Не так давно на некоторых станциях линии 1, и особенно на “Пьяцца Гарибальди”, ввели радиотрансляцию, которую можно услышать там в любое время суток, – она весьма оживила атмосферу. Я схожу с поезда из Больцано, тринадцать часов проведя на полке вагона, и метро встречает меня кавер-версией “Фуникули, фуникула” [64] . Или же возвращаюсь из Эболи и слышу голос Фрэнка Синатры, который эхом отдается в бетонных стенах, рождая сложные образы – ночные бары, смокинги, коктейли “Маргарита”, – а мы тем временем бредем в лучах желтого света, вымотанные, грязные, пристально разглядывая граффити. Самые нервные шагают туда-сюда по платформе, словно волки в клетке, считая шаги, рассматривая женщин, стоящих рядом. Когда наконец поезд метро прибывает, люди сбиваются в невероятную по плотности толпу. И чем больше задержка поезда, тем дольше он стоит на “Пьяцца Гарибальди”, дожидаясь, пока все погрузятся, – все это напоминает нападение на дилижанс.

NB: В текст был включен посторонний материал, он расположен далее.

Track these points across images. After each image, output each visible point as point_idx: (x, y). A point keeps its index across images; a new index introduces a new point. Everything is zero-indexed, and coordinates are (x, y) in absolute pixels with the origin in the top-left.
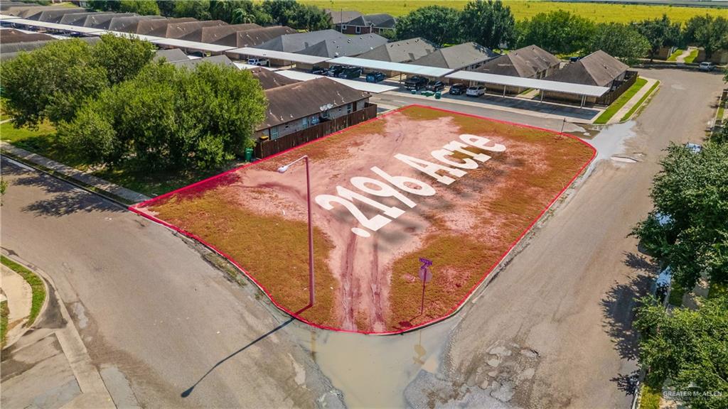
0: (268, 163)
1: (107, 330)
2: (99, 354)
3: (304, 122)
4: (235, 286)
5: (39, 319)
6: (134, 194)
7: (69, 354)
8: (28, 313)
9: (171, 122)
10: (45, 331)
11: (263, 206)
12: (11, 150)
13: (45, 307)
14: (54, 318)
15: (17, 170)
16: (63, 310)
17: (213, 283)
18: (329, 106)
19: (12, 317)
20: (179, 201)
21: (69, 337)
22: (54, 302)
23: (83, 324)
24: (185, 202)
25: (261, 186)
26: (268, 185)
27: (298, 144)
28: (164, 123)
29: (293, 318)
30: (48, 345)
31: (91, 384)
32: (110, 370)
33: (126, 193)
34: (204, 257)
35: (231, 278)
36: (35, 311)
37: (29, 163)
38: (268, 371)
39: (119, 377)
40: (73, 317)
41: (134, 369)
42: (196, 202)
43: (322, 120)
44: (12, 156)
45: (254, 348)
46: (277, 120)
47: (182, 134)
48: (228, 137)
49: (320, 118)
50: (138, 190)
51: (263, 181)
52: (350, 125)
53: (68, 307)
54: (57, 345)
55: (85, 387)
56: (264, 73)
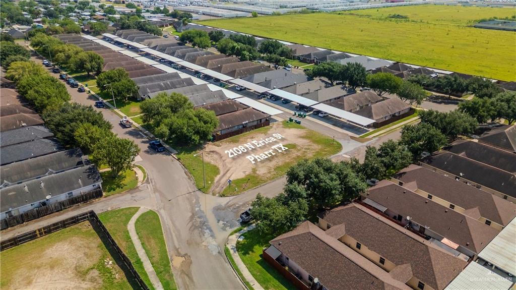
0: (217, 143)
1: (158, 186)
2: (156, 190)
3: (236, 127)
4: (189, 181)
5: (144, 181)
6: (173, 150)
7: (150, 189)
8: (142, 179)
9: (185, 130)
10: (145, 184)
11: (207, 159)
12: (141, 129)
13: (146, 179)
14: (147, 182)
15: (142, 137)
16: (150, 180)
17: (184, 179)
18: (247, 122)
19: (139, 180)
20: (184, 154)
21: (150, 186)
22: (148, 178)
23: (153, 184)
24: (186, 155)
25: (210, 152)
26: (213, 152)
27: (231, 136)
28: (183, 130)
29: (199, 190)
30: (146, 187)
31: (153, 195)
32: (157, 194)
33: (171, 149)
34: (185, 172)
35: (189, 178)
36: (144, 180)
37: (145, 134)
38: (188, 199)
39: (159, 196)
40: (151, 182)
41: (161, 194)
42: (189, 155)
43: (244, 127)
44: (141, 131)
45: (187, 195)
46: (224, 126)
47: (188, 134)
48: (202, 135)
49: (243, 126)
50: (175, 149)
51: (212, 150)
52: (255, 129)
53: (151, 180)
54: (147, 187)
55: (152, 196)
56: (231, 103)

Двери остаются открытыми, те, кому не удалось пробиться дальше первой ступеньки, там же и садятся, в то время как за спиной у них нарастает целая живая стена, – и доверчиво ждут, пока состав тронется. В вагонах цыганки иной раз садятся на пол, а мы все стоим почти что в обнимку – мамы, дети, преподаватели, студенты, прекрасные нигерийки, все в косичках, мужчины с жуткими лицами в потертых штанах, но с невероятными сотовыми телефонами, ведущие по мобильному какие-то ссоры и споры между одним туннелем и другим.
Самая модная станция старой ветки – “Пьяцца Амедео”, в ней первой разместили произведения искусства, в преддверии строительства линии 1. Еще есть изящная “Мерджеллина” и несколько менее изящная “Кампи Флегреи”, расположившаяся под открытым небом.
Линия 2 более изысканная: она вся сплошь состоит из эскалаторов, на стенах – художественные снимки. Появлению поезда предшествует апокалиптический грохот, который сфотографировать невозможно – завывание ветра, перемещение воздушных потоков, мощное эхо, свист, – и только потом обычный шум поезда. Я часто думаю: ведь линия 1 была проложена через один из многочисленных древнегреческих некрополей, которыми богата земля нашего города, и, быть может, однажды призраки устроят там пикет, поскольку им, вероятно, осточертел этот грохот.
Дорога от станции к станции – настоящая радуга: сине-зеленая “Матердеи”, зеленая “Куатро Джорнате”, розовая “Сальватор Роза”. Сальватор Роза был самым мрачным из художников XVII века, и по иронии судьбы его имя увековечила станция цвета младенческих распашонок. На “Пьяцца Ванвителли” публика в метро начинает меняться, а между “Музео” и “Матердеи” она уже совершенно другая. Молодежь “альтернативного” вида, с пирсингом, студентки-испанки, синьоры, катающиеся между верхним и нижним Вомеро – больничным районом и торговым, – с пакетами, полными покупок, в разноцветных пальто, с новыми сумками, в фирменных туфлях.
Когда под вечер перемешиваются между собой кьяттили [65] , средний класс и жители промышленных районов, Пишинолы и Секондильяно, между ними возникают конфликты.
По мере того как поезд удаляется, держа курс к “парусам” Секондильяно, произведений искусства, художественных фотографий, архитектуры а-ля Гауди становится все меньше, и наша уверенность исчезает вместе с ними.
“Жизнь дорожает, а Китаянка делает ее дешевле!”